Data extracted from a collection

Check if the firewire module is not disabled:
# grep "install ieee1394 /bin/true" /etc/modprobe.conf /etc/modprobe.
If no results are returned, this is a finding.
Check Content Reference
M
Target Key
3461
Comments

---

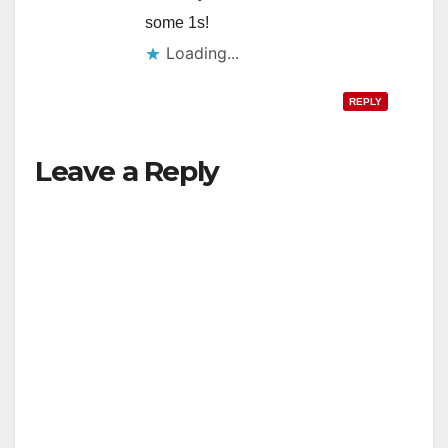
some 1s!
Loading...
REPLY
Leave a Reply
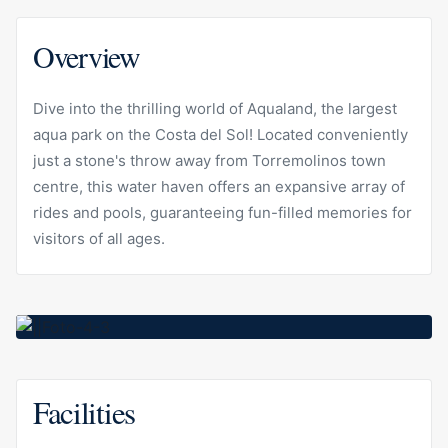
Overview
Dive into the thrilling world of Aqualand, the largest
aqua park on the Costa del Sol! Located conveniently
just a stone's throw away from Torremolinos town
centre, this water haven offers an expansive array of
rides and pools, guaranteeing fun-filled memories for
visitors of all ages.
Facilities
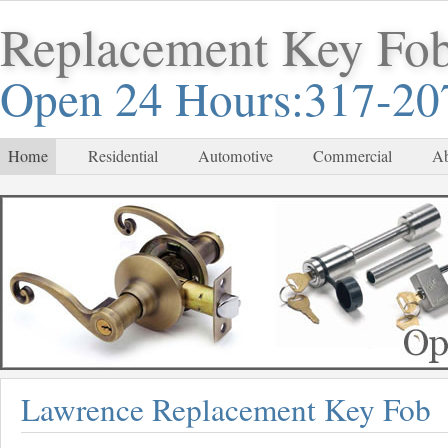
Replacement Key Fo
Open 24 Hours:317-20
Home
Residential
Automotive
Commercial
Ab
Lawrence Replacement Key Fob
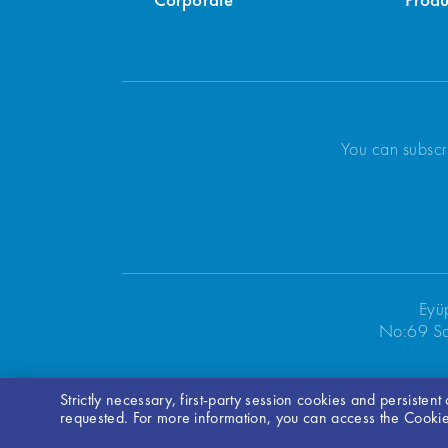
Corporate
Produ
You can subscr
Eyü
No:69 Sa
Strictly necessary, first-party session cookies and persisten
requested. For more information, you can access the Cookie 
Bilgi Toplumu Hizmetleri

** Directions **
With no other words, report how many lines in the entries hold the string "Check".

** Result of this exercise **
2